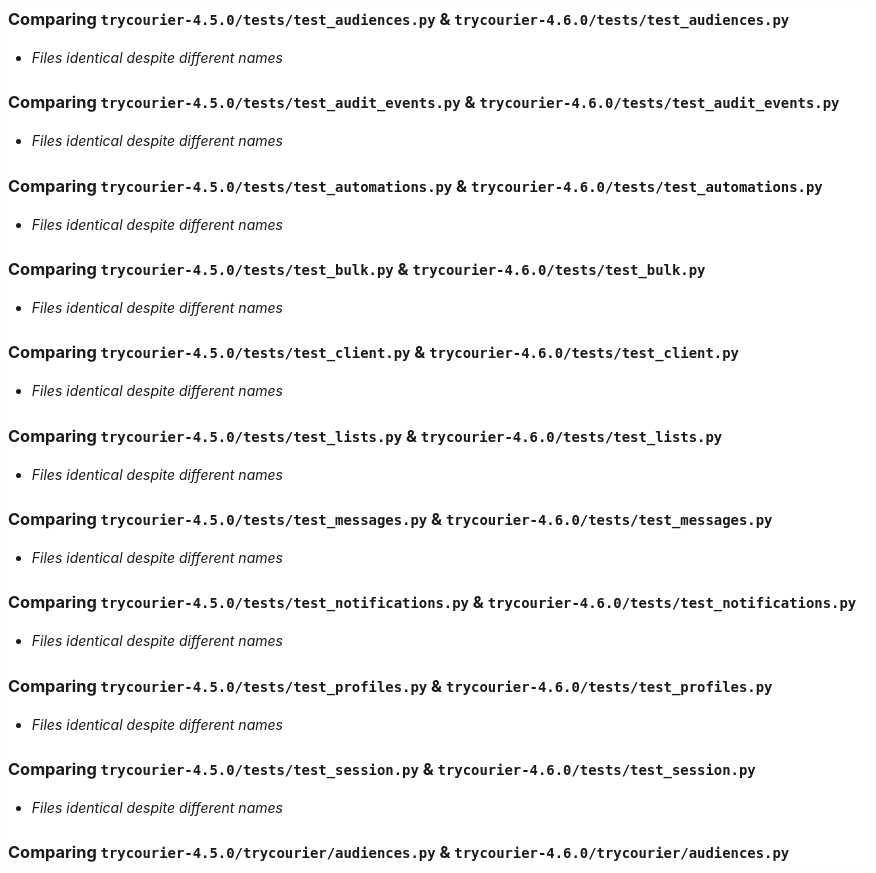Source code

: ### Comparing `trycourier-4.5.0/tests/test_audiences.py` & `trycourier-4.6.0/tests/test_audiences.py`

 * *Files identical despite different names*

### Comparing `trycourier-4.5.0/tests/test_audit_events.py` & `trycourier-4.6.0/tests/test_audit_events.py`

 * *Files identical despite different names*

### Comparing `trycourier-4.5.0/tests/test_automations.py` & `trycourier-4.6.0/tests/test_automations.py`

 * *Files identical despite different names*

### Comparing `trycourier-4.5.0/tests/test_bulk.py` & `trycourier-4.6.0/tests/test_bulk.py`

 * *Files identical despite different names*

### Comparing `trycourier-4.5.0/tests/test_client.py` & `trycourier-4.6.0/tests/test_client.py`

 * *Files identical despite different names*

### Comparing `trycourier-4.5.0/tests/test_lists.py` & `trycourier-4.6.0/tests/test_lists.py`

 * *Files identical despite different names*

### Comparing `trycourier-4.5.0/tests/test_messages.py` & `trycourier-4.6.0/tests/test_messages.py`

 * *Files identical despite different names*

### Comparing `trycourier-4.5.0/tests/test_notifications.py` & `trycourier-4.6.0/tests/test_notifications.py`

 * *Files identical despite different names*

### Comparing `trycourier-4.5.0/tests/test_profiles.py` & `trycourier-4.6.0/tests/test_profiles.py`

 * *Files identical despite different names*

### Comparing `trycourier-4.5.0/tests/test_session.py` & `trycourier-4.6.0/tests/test_session.py`

 * *Files identical despite different names*

### Comparing `trycourier-4.5.0/trycourier/audiences.py` & `trycourier-4.6.0/trycourier/audiences.py`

▶ _EXERCISE INSTRUCTIONS_: Set down all of the material word for word, minus its pictures.

▶ _WRITTEN RESPONSE_:
Source code

: ### Comparing `trycourier-4.5.0/tests/test_audiences.py` & `trycourier-4.6.0/tests/test_audiences.py`

 * *Files identical despite different names*

### Comparing `trycourier-4.5.0/tests/test_audit_events.py` & `trycourier-4.6.0/tests/test_audit_events.py`

 * *Files identical despite different names*

### Comparing `trycourier-4.5.0/tests/test_automations.py` & `trycourier-4.6.0/tests/test_automations.py`

 * *Files identical despite different names*

### Comparing `trycourier-4.5.0/tests/test_bulk.py` & `trycourier-4.6.0/tests/test_bulk.py`

 * *Files identical despite different names*

### Comparing `trycourier-4.5.0/tests/test_client.py` & `trycourier-4.6.0/tests/test_client.py`

 * *Files identical despite different names*

### Comparing `trycourier-4.5.0/tests/test_lists.py` & `trycourier-4.6.0/tests/test_lists.py`

 * *Files identical despite different names*

### Comparing `trycourier-4.5.0/tests/test_messages.py` & `trycourier-4.6.0/tests/test_messages.py`

 * *Files identical despite different names*

### Comparing `trycourier-4.5.0/tests/test_notifications.py` & `trycourier-4.6.0/tests/test_notifications.py`

 * *Files identical despite different names*

### Comparing `trycourier-4.5.0/tests/test_profiles.py` & `trycourier-4.6.0/tests/test_profiles.py`

 * *Files identical despite different names*

### Comparing `trycourier-4.5.0/tests/test_session.py` & `trycourier-4.6.0/tests/test_session.py`

 * *Files identical despite different names*

### Comparing `trycourier-4.5.0/trycourier/audiences.py` & `trycourier-4.6.0/trycourier/audiences.py`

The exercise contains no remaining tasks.